Opinion
Education Opinion

Does Ms. Kleinhopper Really Run the School?

By Stephen G. Barone — April 27, 1994 4 min read
  • Save to favorites
  • Print

April 27 is national Secretaries’ Day, so I know it’s boorish of me to sound a discordant note when everyone else will be sending floral tributes to the clerical staff or buying them lunches at tony restaurants. But I’m sick of all the phony self-deprecation about how none of us could ever be such a successful principal, director, or superintendent if not for some secretary’s legendary typing ability, telephone skills, and flair for collating.

I’ve been guilty of this, some years even writing cutesy newspaper articles about how secretaries really run the world while we inept bosses mostly bide our time composing obtuse memorandums, unjamming mechanical staplers, and blinking with awed stupidity at our facsimile machines; all of us benignly awaiting the day that we might draw our annuities and retire to our decrepitudes somewhere in Florida.

Such hyperbole seemed funny and harmless to me, until I began to notice that many of the clerical personnel who circumscribe my professional life are beginning to actually believe their own press, resplendent in the attitude that what they do--and by what means and schedule they might accomplish it--is best determined by them without any nettlesome interference from us whose needs they’re purportedly hired to serve.

● GIVEN ENTRIES:
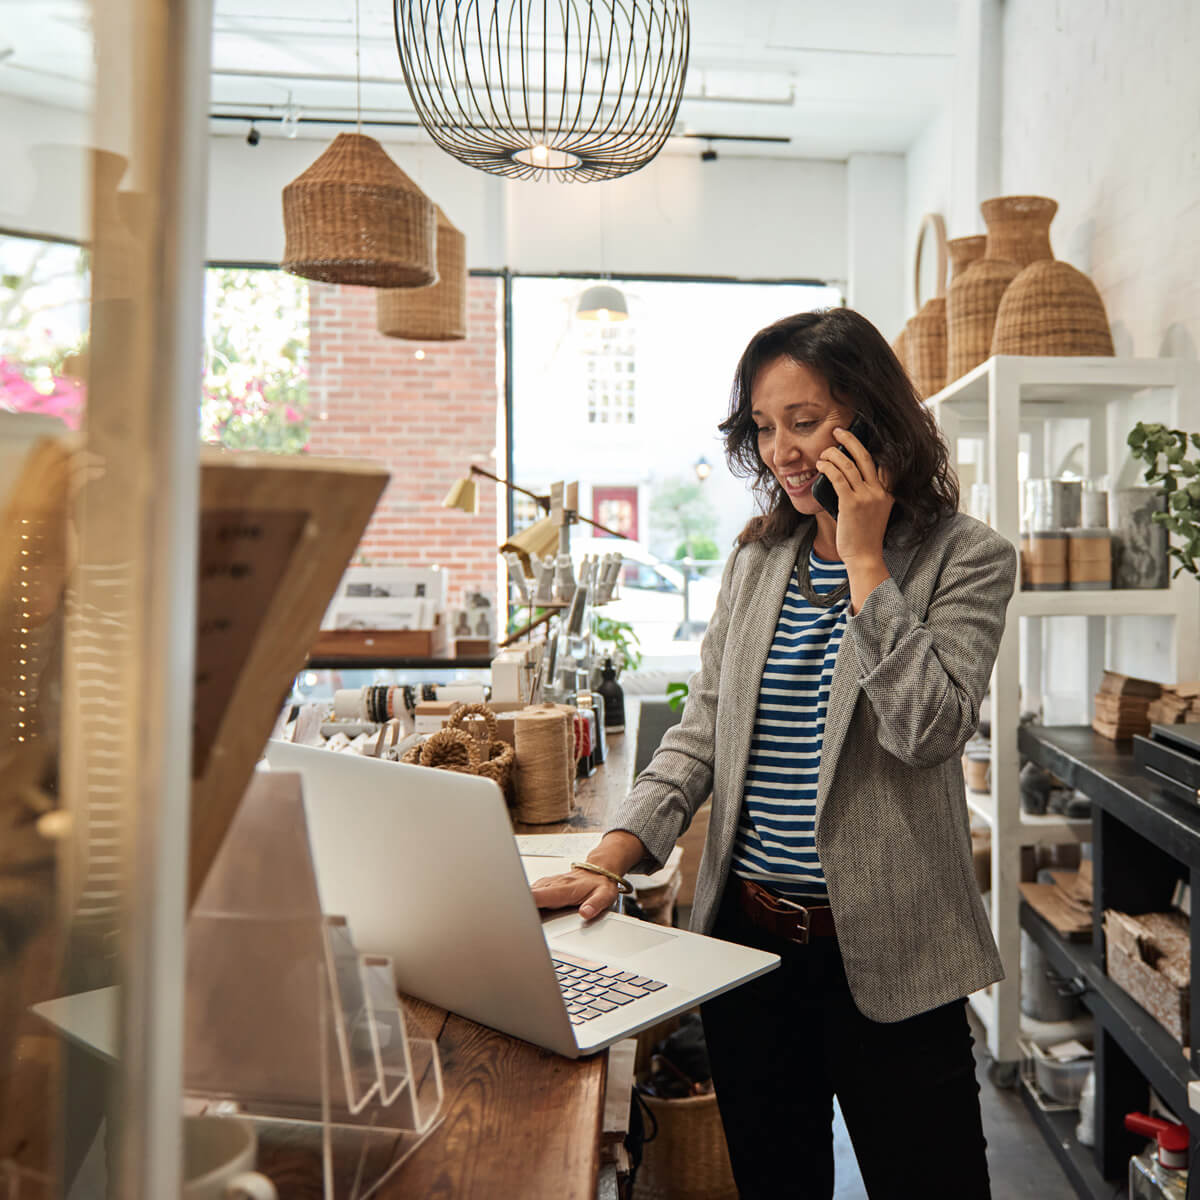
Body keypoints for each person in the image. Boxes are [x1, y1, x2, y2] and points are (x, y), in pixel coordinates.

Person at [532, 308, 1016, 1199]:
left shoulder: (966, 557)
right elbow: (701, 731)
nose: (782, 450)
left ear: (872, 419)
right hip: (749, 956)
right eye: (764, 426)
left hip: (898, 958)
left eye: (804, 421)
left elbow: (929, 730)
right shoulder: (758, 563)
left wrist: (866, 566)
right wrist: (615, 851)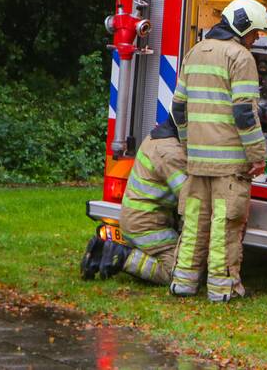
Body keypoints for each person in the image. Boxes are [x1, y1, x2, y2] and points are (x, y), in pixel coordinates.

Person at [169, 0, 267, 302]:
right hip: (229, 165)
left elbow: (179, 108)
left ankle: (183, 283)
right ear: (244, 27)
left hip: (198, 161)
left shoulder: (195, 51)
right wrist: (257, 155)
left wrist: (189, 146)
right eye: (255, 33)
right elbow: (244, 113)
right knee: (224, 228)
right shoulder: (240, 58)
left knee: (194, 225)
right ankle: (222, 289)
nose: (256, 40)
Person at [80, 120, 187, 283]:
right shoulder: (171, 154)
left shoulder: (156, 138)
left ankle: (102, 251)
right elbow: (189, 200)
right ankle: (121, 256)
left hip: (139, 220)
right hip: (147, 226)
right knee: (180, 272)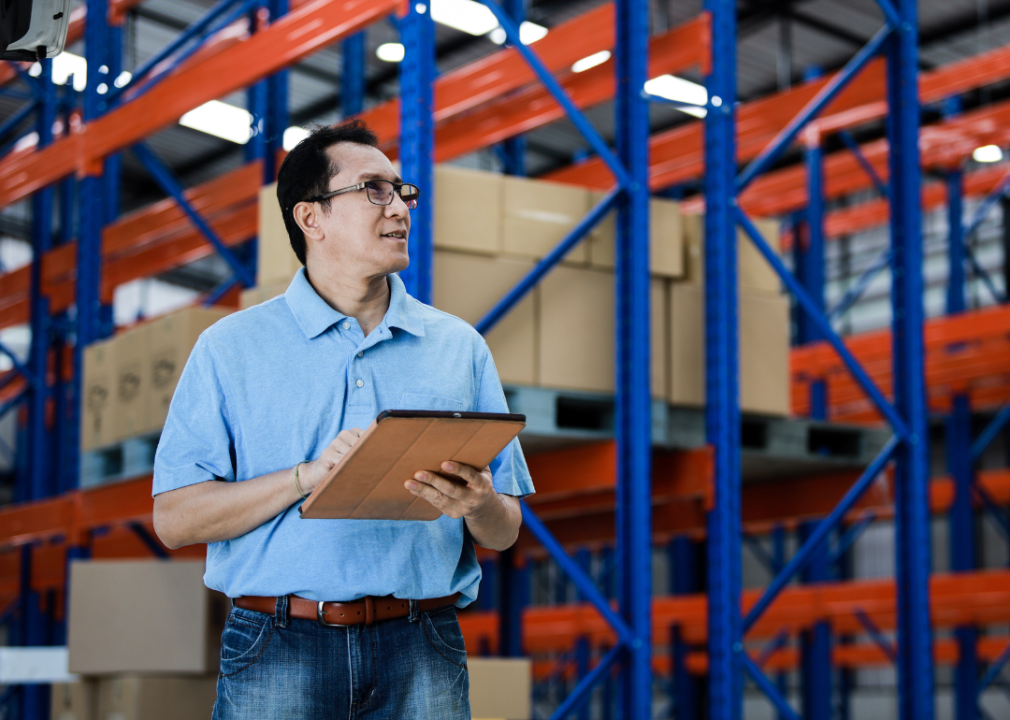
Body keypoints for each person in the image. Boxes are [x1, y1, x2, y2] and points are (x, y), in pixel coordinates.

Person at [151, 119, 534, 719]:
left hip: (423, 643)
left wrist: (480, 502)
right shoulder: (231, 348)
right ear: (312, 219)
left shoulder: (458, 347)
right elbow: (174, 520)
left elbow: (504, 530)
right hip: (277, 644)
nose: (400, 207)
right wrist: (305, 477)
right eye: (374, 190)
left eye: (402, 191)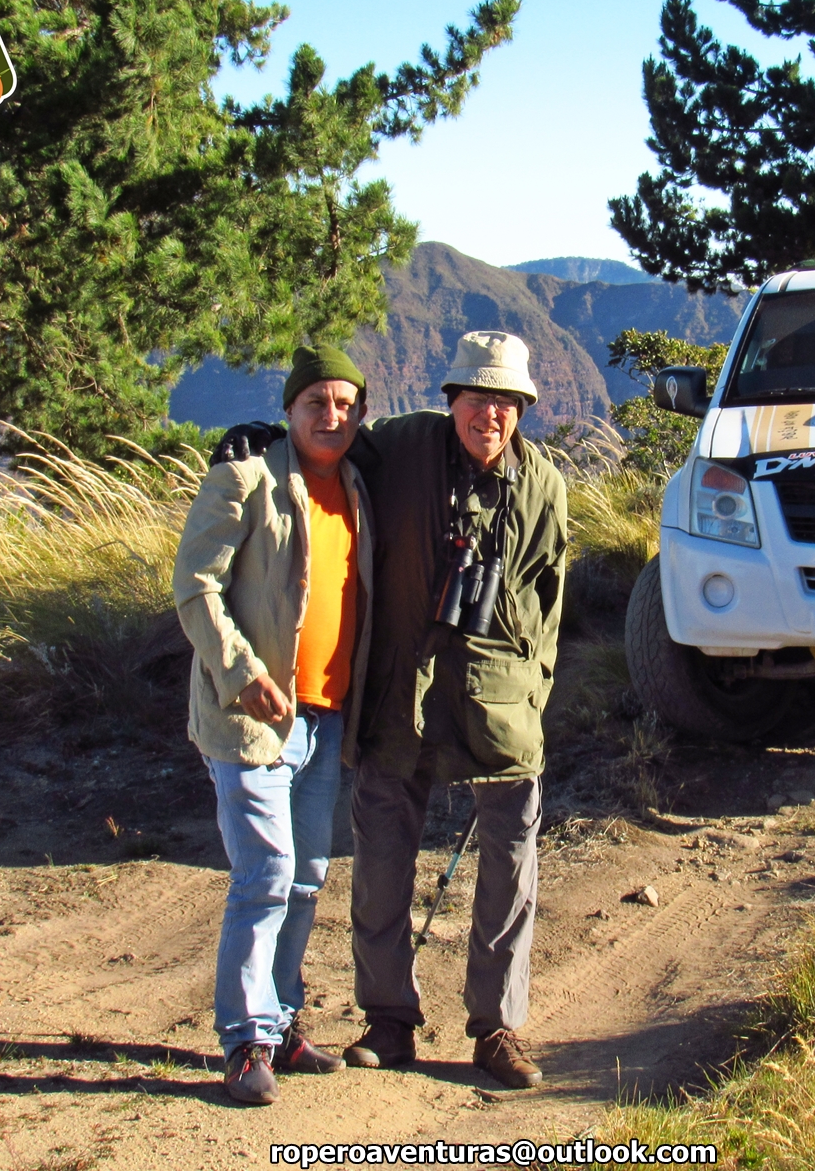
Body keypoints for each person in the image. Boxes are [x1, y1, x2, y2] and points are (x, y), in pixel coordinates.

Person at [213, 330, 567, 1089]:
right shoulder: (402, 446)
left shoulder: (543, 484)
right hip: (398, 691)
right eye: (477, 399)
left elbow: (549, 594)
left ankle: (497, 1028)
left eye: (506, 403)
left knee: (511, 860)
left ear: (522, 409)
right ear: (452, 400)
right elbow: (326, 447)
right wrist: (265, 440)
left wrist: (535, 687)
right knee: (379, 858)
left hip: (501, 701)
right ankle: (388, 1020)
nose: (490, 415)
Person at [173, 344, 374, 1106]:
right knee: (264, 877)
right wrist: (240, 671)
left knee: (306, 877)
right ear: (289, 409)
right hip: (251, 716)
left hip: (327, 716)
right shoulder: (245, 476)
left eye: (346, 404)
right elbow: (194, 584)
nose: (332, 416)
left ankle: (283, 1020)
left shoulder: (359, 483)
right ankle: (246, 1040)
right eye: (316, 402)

● EXERCISES TO COMPLETE:
1 – From the opinion piece, extract the passage that begins at the words "April 27 is" and ends after the words "flair for collating.".
2 – According to the opinion piece, which observance falls on April 27?
Work from the opinion piece only, not the entries.

● RESULTS FOR EACH TASK:
1 –
April 27 is national Secretaries’ Day, so I know it’s boorish of me to sound a discordant note when everyone else will be sending floral tributes to the clerical staff or buying them lunches at tony restaurants. But I’m sick of all the phony self-deprecation about how none of us could ever be such a successful principal, director, or superintendent if not for some secretary’s legendary typing ability, telephone skills, and flair for collating.

2 – National Secretaries' Day.